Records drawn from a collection
-- -- --

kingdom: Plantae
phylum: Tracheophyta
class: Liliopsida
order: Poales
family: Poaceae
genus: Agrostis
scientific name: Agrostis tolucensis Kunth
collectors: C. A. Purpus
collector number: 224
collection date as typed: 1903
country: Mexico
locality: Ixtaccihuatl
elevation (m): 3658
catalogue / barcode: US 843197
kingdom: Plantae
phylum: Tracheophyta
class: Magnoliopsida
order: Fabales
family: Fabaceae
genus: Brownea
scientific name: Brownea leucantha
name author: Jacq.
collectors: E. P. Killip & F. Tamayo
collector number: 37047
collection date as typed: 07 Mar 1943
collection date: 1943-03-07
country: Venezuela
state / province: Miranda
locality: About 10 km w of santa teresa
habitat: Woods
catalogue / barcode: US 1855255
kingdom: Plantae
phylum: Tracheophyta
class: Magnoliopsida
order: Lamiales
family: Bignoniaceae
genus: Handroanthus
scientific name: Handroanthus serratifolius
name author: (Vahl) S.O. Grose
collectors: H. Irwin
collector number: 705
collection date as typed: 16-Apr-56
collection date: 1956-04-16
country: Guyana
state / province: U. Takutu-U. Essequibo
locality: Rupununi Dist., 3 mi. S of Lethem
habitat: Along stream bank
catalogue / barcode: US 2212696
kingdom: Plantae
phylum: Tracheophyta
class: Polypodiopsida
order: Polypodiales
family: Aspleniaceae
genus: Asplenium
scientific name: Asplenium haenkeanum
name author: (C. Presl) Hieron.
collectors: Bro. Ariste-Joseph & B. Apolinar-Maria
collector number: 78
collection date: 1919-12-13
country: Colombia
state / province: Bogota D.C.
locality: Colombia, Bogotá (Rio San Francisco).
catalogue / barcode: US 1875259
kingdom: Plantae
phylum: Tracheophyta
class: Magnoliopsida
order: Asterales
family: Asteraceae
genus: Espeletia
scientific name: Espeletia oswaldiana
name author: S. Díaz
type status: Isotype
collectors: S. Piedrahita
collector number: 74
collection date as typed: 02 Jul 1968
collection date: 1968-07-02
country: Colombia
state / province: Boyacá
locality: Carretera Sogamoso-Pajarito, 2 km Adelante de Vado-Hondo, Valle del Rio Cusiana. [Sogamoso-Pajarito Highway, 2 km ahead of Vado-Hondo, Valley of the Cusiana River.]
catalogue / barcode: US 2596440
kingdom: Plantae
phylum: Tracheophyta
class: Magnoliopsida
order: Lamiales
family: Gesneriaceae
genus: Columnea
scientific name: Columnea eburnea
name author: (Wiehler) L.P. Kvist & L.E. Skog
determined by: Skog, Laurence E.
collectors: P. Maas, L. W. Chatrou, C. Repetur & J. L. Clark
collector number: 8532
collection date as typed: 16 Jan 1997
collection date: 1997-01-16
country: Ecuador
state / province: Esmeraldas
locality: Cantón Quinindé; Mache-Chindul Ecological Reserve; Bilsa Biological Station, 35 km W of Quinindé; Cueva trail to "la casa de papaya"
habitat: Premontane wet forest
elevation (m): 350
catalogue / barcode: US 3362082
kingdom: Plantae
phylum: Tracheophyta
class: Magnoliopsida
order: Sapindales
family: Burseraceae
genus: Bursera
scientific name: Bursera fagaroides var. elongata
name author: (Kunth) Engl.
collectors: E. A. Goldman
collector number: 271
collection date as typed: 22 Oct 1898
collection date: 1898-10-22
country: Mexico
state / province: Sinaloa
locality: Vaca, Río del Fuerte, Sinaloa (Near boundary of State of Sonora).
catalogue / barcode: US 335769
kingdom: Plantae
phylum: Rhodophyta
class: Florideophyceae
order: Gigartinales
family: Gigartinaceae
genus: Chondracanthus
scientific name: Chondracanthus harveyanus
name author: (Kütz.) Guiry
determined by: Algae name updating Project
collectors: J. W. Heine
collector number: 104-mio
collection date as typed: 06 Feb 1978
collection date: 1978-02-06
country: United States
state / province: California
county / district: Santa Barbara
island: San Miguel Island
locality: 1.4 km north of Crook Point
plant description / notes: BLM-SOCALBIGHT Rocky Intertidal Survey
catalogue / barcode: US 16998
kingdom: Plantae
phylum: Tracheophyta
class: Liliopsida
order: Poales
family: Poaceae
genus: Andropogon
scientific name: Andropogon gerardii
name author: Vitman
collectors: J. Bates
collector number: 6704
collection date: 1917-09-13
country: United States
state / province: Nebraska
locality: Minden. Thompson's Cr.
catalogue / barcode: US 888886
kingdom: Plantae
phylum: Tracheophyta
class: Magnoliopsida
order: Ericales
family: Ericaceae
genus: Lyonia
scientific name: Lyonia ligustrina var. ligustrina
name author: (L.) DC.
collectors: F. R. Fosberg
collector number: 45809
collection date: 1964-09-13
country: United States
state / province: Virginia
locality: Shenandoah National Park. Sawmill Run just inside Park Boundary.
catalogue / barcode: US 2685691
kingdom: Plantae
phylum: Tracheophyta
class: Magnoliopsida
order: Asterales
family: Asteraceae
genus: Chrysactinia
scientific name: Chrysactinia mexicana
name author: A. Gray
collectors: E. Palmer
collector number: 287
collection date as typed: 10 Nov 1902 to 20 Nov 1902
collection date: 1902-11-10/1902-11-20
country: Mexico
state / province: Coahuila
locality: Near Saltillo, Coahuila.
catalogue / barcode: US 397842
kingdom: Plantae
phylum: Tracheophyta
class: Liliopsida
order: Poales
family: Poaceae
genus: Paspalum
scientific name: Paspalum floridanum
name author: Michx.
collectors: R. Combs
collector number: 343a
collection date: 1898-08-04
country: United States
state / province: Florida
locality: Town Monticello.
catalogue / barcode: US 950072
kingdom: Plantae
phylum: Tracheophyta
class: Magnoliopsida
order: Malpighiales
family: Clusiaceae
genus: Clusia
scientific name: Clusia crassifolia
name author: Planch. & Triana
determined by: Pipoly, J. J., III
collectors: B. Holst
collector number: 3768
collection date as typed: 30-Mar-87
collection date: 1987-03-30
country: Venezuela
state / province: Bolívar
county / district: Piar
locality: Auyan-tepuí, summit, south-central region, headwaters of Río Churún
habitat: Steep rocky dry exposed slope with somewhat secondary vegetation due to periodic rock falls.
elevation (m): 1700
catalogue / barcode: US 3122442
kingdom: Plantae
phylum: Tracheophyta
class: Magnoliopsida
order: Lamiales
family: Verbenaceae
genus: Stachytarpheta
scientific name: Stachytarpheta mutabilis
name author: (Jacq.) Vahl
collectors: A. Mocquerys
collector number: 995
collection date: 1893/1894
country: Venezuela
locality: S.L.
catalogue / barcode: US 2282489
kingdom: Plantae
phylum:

-- -- --

EXERCISE DIRECTIONS
Gather every line of the data above that contains the string "determined", and reproduce each such line in full.

REPLY TO THE EXERCISE
determined by: Skog, Laurence E.
determined by: Algae name updating Project
determined by: Pipoly, J. J., III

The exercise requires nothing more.